Peripheral blood lymphocyte morphology and karyotype were correlated across the spectrum of cytogenetic abnormalities in 78 previously karyotyped cases of B-cell chronic lymphocytic leukemia (CLL). Cases were classified according to French-American-British morphologic criteria as typical CLL or CLL, mixed-cell type; the latter category was divided into CLL with a mixture of small and large cells and CLL with increased prolymphocytes (CLL/PL). Other leukemic lymphoproliferative disorders were excluded from this analysis.
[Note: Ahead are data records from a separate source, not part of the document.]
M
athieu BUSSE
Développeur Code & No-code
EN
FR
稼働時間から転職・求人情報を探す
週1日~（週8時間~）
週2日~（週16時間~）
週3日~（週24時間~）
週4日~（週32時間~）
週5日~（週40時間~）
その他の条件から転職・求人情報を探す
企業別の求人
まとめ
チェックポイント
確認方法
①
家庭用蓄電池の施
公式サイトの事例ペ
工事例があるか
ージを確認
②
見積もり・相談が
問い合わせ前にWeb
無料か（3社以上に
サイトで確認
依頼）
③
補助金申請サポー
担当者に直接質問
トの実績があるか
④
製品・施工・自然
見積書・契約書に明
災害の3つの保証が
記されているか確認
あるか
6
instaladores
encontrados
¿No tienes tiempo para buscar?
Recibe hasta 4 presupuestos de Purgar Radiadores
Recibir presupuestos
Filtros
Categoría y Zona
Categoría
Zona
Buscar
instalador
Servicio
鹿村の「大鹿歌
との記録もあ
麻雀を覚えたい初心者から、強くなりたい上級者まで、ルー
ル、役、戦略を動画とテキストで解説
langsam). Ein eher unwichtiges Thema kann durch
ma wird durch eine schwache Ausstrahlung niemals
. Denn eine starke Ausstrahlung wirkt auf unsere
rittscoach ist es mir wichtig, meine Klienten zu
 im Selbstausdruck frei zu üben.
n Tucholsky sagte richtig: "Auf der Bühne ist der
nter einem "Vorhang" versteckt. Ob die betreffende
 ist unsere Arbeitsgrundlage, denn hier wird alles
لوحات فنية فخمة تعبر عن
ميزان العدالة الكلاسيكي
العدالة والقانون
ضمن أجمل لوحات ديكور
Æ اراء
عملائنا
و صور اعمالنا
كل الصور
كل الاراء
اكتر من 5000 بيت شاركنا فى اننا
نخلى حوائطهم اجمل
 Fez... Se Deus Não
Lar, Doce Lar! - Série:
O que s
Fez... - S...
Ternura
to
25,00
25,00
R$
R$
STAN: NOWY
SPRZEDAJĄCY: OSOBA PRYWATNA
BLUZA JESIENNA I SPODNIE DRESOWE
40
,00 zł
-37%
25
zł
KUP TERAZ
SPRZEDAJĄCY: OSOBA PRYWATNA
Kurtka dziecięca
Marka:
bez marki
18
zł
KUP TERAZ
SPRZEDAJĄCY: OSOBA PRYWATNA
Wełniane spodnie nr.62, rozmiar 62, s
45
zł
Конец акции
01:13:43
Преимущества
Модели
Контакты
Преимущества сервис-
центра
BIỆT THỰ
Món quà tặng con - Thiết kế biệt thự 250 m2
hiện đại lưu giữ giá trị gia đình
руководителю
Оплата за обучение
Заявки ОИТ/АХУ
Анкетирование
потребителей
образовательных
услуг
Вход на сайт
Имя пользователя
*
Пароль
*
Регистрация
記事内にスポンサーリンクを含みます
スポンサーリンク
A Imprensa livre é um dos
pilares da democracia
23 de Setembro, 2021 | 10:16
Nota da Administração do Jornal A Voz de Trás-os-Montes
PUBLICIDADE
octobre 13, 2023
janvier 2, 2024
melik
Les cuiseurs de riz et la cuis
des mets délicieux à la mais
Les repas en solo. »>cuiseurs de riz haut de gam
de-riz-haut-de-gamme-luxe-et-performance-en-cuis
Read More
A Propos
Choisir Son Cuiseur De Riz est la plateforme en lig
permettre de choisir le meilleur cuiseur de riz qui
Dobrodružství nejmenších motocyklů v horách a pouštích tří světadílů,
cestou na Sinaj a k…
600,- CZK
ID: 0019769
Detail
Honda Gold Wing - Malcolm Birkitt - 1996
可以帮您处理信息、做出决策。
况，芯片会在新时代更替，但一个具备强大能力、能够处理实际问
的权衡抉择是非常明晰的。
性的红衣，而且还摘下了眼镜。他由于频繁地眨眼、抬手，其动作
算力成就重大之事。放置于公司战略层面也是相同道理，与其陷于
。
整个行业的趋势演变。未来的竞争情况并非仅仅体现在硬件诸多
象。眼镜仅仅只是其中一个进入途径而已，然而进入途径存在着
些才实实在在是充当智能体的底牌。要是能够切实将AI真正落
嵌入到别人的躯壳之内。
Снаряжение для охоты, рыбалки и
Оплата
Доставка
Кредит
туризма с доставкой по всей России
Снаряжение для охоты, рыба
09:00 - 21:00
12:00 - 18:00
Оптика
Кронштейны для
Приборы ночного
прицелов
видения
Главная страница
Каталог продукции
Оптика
CLL cases with normal karyotypes were more likely to demonstrate typical morphology than those with clonal abnormalities (P = .042). In addition, all six cases containing isolated 13q14 abnormalities had typical morphology, compared with six of 16 other isolated abnormalities (P = .009), including one of seven cases of isolated trisomy 12. In contrast with the cases of isolated 13q14 changes, only seven of 17 cases with 13q14 as part of complex abnormalities had typical morphology (P = .012). Trisomy 12 was associated with mixed-cell morphology, particularly CLL/PL, consistent with previous reports. We conclude that isolated 13q14 abnormalities and normal karyotype are associated with typical CLL morphology, while other clonal abnormalities, including trisomy 12, are associated with mixed-cell morphology. These results further support the concept of distinct CLL subgroups based on karyotype. Furthermore, the association of trisomy 12 and complex abnormalities with mixed-cell morphology may have implications for clonal evolution in CLL.